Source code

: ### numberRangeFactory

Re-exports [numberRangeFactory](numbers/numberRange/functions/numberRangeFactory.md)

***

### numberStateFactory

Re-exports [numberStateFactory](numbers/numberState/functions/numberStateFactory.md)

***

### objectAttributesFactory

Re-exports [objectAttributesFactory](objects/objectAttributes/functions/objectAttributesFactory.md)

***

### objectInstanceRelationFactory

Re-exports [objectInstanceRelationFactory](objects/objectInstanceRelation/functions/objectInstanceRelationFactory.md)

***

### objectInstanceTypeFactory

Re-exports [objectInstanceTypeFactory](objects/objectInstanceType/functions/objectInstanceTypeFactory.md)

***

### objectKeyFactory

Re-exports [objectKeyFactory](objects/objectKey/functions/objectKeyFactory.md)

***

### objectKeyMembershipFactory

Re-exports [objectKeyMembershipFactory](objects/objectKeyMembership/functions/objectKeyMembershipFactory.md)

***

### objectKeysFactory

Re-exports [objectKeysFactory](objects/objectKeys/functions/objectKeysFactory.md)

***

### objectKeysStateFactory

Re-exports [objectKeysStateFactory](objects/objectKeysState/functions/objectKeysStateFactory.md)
┄┄┄┄┄┄┄┄┄┄┄┄┄┄┄┄┄┄┄┄
**TO DO**
Please output only the lines from the first line of the entries through the line with "### objectInstanceTypeFactory", both included, exactly as written.

**RESPONSE TO THE EXERCISE**
Source code

: ### numberRangeFactory

Re-exports [numberRangeFactory](numbers/numberRange/functions/numberRangeFactory.md)

***

### numberStateFactory

Re-exports [numberStateFactory](numbers/numberState/functions/numberStateFactory.md)

***

### objectAttributesFactory

Re-exports [objectAttributesFactory](objects/objectAttributes/functions/objectAttributesFactory.md)

***

### objectInstanceRelationFactory

Re-exports [objectInstanceRelationFactory](objects/objectInstanceRelation/functions/objectInstanceRelationFactory.md)

***

### objectInstanceTypeFactory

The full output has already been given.